- _Data extracts_:
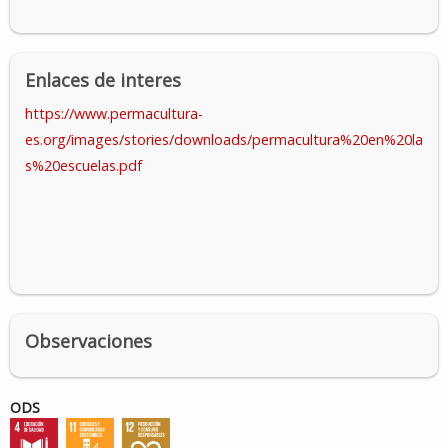
Enlaces de interes
https://www.permacultura-
es.org/images/stories/downloads/permacultura%20en%20la
s%20escuelas.pdf
Observaciones
ODS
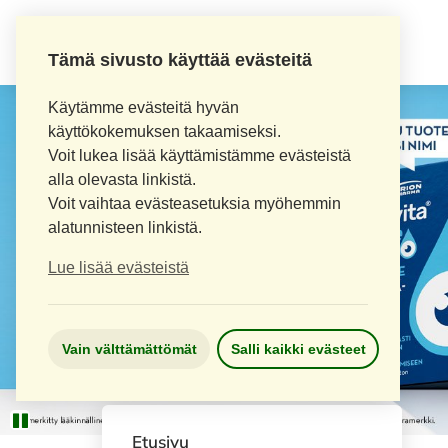
Tämä sivusto käyttää evästeitä
Käytämme evästeitä hyvän
käyttökokemuksen takaamiseksi.
Voit lukea lisää käyttämistämme evästeistä
alla olevasta linkistä.
Voit vaihtaa evästeasetuksia myöhemmin
alatunnisteen linkistä.
Lue lisää evästeistä
Vain välttämättömät
Salli kaikki evästeet
Etusivu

- _The task_:
Reproduce the text of all the data above, substituting "Comentarios" for "Observaciones" and leaving everything else unchanged. Omit the pictures.

- _Exercise output_:
Enlaces de interes
https://www.permacultura-
es.org/images/stories/downloads/permacultura%20en%20la
s%20escuelas.pdf
Comentarios
ODS
Tämä sivusto käyttää evästeitä
Käytämme evästeitä hyvän
käyttökokemuksen takaamiseksi.
Voit lukea lisää käyttämistämme evästeistä
alla olevasta linkistä.
Voit vaihtaa evästeasetuksia myöhemmin
alatunnisteen linkistä.
Lue lisää evästeistä
Vain välttämättömät
Salli kaikki evästeet
Etusivu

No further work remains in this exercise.